Numerical study of critical conditions for thermal runaway of lithium-ion battery pack during storage

Lithium-ion batteries (LIBs) are becoming the preferred solution for a new generation of electric vehicles and static energy storage equipment. In the process of storage and transportation of LIBs, the accumulation of large volumes of batteries is prone to self-ignite, leading to thermal runaway, resulting in serious consequences and losses. In this work, a three-dimensional model of LIBs thermal runaway is built to analyze the influence of battery positive electrode material, arrangement mode and thermal insulation plate on the self-heating ignition of battery pack. The critical ambient temperature (Ta,cr) triggering thermal runaway of battery pack is also studied.
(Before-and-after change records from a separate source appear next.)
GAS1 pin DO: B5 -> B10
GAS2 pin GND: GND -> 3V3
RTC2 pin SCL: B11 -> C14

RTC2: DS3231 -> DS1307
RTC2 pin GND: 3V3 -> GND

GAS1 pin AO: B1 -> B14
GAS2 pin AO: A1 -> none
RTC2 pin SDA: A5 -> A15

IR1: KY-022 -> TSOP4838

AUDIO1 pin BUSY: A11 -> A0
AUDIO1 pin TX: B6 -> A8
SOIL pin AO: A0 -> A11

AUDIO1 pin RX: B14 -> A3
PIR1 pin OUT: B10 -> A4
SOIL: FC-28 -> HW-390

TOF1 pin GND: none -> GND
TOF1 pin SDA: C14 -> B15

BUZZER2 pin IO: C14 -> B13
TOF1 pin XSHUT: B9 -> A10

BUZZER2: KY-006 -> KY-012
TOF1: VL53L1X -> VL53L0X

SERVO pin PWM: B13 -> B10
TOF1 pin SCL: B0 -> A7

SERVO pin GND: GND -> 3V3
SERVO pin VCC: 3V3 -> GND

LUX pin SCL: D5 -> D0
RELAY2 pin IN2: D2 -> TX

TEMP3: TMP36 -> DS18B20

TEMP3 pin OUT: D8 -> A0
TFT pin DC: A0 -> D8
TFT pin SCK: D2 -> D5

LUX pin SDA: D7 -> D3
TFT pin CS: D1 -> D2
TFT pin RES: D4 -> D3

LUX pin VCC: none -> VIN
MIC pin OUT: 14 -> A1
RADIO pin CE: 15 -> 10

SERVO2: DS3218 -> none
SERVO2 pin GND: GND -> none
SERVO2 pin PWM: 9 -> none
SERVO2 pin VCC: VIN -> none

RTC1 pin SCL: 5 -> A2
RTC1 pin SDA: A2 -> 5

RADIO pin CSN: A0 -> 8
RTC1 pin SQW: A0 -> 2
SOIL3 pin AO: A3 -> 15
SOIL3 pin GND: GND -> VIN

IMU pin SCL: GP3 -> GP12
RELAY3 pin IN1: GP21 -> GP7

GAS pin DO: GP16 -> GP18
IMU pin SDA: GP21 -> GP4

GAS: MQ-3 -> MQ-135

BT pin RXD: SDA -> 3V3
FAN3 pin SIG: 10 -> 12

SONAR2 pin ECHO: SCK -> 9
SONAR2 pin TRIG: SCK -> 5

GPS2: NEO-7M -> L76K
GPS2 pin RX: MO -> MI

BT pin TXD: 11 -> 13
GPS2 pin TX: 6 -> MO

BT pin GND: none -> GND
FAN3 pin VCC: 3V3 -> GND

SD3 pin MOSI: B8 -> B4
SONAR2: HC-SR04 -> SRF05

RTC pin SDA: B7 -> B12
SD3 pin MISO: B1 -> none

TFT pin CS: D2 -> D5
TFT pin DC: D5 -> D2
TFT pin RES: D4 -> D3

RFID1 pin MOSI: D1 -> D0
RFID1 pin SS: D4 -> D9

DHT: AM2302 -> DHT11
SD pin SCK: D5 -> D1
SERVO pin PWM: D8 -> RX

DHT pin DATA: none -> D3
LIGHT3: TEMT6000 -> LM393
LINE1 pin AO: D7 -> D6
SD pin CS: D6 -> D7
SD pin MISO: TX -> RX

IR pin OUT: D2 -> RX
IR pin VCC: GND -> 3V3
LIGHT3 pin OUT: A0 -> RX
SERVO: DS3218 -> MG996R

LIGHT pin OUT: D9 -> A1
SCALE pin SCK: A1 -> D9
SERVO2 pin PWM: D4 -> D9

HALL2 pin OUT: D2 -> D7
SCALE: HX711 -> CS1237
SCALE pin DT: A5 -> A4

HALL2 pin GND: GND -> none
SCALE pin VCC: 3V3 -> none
The results show that the Ta,cr of a 18,650 battery with LCO, NCM and LFP as positive electrode materials are 148 °C, 168 °C and 201 °C, respectively. The Ta,cr of the battery pack decreases with the increase of the number of cells. This work also compares the effect of arrangement modes on Ta,cr of the battery pack, which shows that the thinner the battery pack is, the higher its Ta,cr will be. Considering the effects of heat shield plate on the self-ignition behavior of battery pack, it is found that the graphite composite sheet is more suitable for battery pack storage than Al plate and aerogel layer. This work can provide guidance for improving battery safety and reducing fire risks during storage and transportation.